Despite significant progress, substantial challenges remain for the broad adoption of engineered wood. Critical issues include the scalability of chemical and physical modification techniques, economic competitiveness compared with synthetic alternatives, long-term stability under fluctuating environmental conditions, and the complete environmental compatibility of additives. The complex interaction between multifunctional performance, structural anisotropy, and hierarchical architecture necessitates a more comprehensive mechanistic understanding and the development of predictive design strategies.

Mechanical performance also remains a critical factor, particularly for applications in construction and structural components. Strength, stiffness, toughness, and long-term dimensional stability must be optimized alongside functional enhancements to ensure reliability under real-world loading and environmental conditions. Future research should therefore focus on strategies that simultaneously enhance mechanical robustness and multifunctional performance, including densification, nanocellulose reinforcement, and hierarchical design principles.

Future research should focus on maximizing resource efficiency while enhancing mechanical and multifunctional properties. Strategies include hierarchical design principles, reinforcement with nanocellulose or other bio-based additives, and the development of fully bio-based flame-retardant and adaptive systems. In addition, increasing demand and unsustainable harvesting threaten biodiversity and impair the ecological functions of forests, including carbon storage, water regulation, and habitat provision. Efficient utilization of wood is essential to reconcile societal development with environmental protection, including the use of processing by-products and repurposing damaged or decayed trees. Advances in wood modification, recycling, and composite design will play a crucial role in enhancing material performance while minimizing ecological impact, supporting a sustainable and resilient bioeconomy.

At the same time, the comprehensive utilization and high-value conversion of bio-based raw materials to develop fully bio-based, formaldehyde-free flame-retardant and adhesive systems will be crucial for promoting sustainable development in the wood industry. In addition, there is an urgent need for the in-depth analysis and precise design of synergistic flame-retardant mechanisms. Although synergistic effects are widely discussed, their action mechanisms in multicomponent, multi-interface systems remain poorly understood, with many studies still limited to macroscopic performance characterization and speculative mechanism analyses. Future research should employ advanced in situ characterization techniques and multiscale computational simulations, such as synchrotron radiation, high-temperature Raman spectroscopy, and molecular dynamics, to monitor, in real time, radical quenching, char layer evolution, and mass and energy transfer across interfaces during combustion. While enhancing flame retardancy often reduces mechanical properties, increases costs, or introduces additional environmental concerns, future efforts should aim to resolve these performance trade-offs rather than simply stacking functions.
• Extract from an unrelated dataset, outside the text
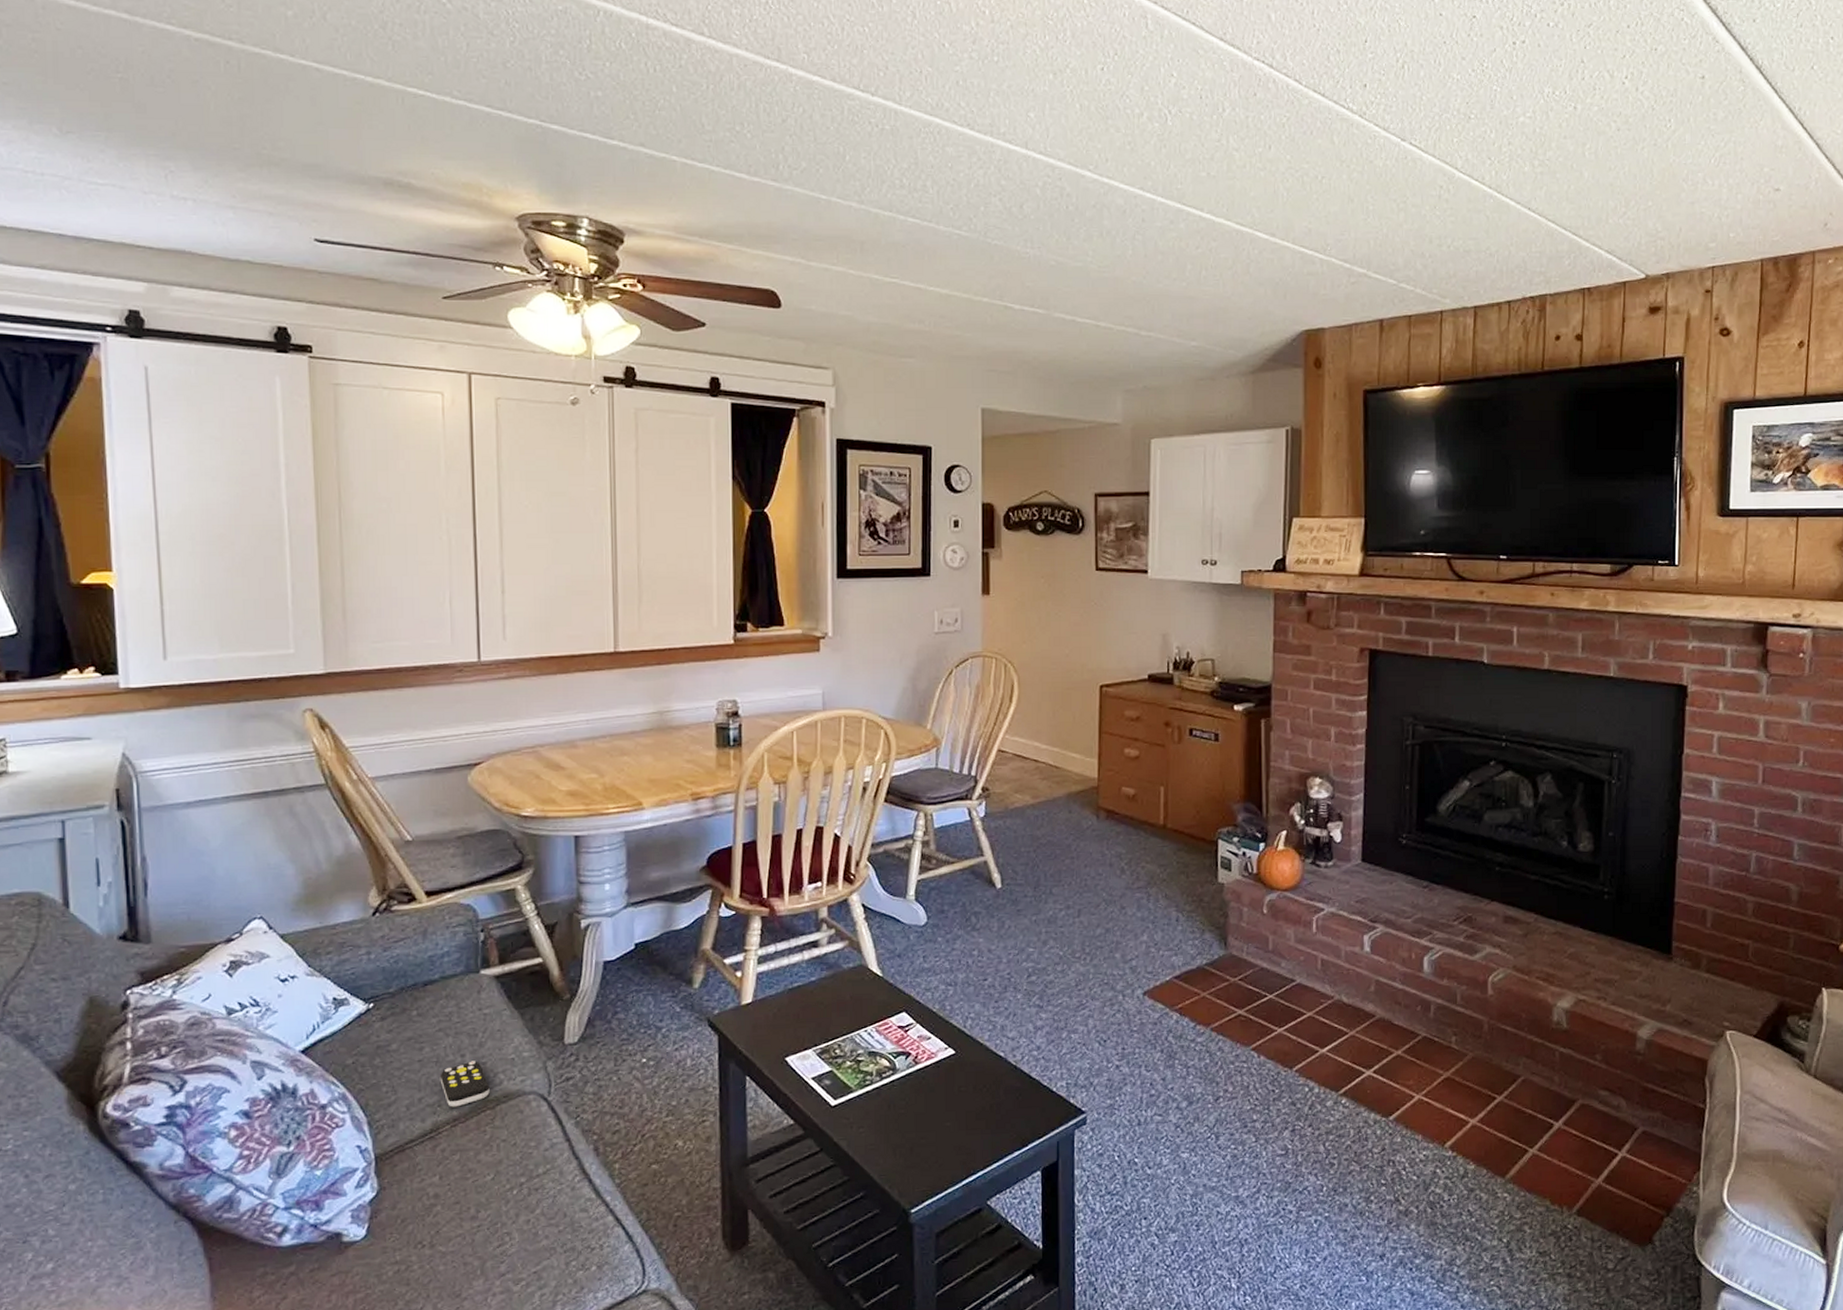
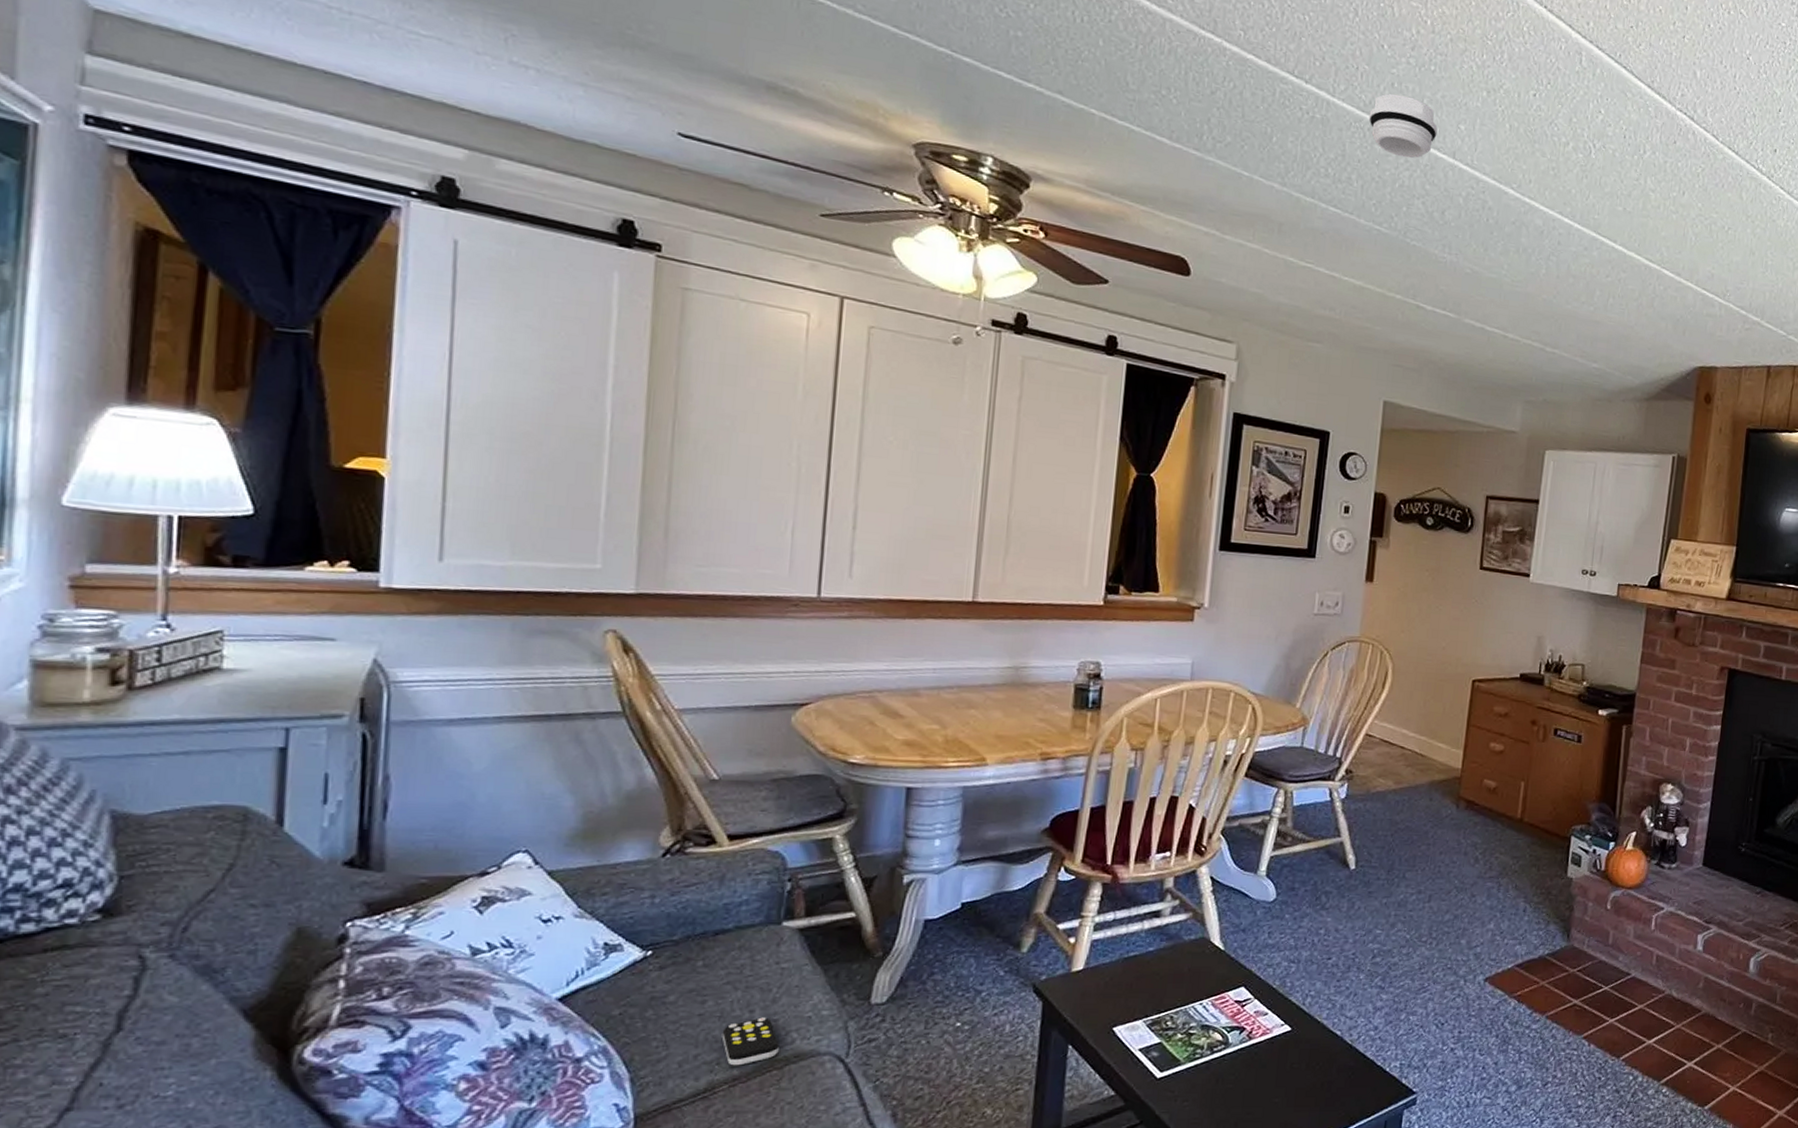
smoke detector: none [937,92,1007,156] -> present [1369,93,1438,158]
For example, molecular structures could be designed to act simultaneously as flame retardants, plasticizers, or crosslinking agents, thereby compensating for mechanical losses.

Finally, investigating safety and intelligent functionalities throughout the entire life cycle represents an important frontier. Current research largely focuses on combustion performance, while long-term issues such as flame-retardant migration or leaching, performance degradation under photo or thermal aging, and the ecotoxicity of combustion byproducts have received insufficient attention. Consequently, establishing a comprehensive Life Cycle Assessment (LCA) framework is essential. In addition, integrating intelligent features such as sensing, responsive behavior, and self-healing with flame retardancy marks a significant step toward advanced wood-based materials. For example, developing smart flame-retardant wood composites with fire-warning capabilities, thermochromic damage indicators, or self-healing properties could open up considerable opportunities in high-tech applications, including smart homes, safety protection systems, and aerospace.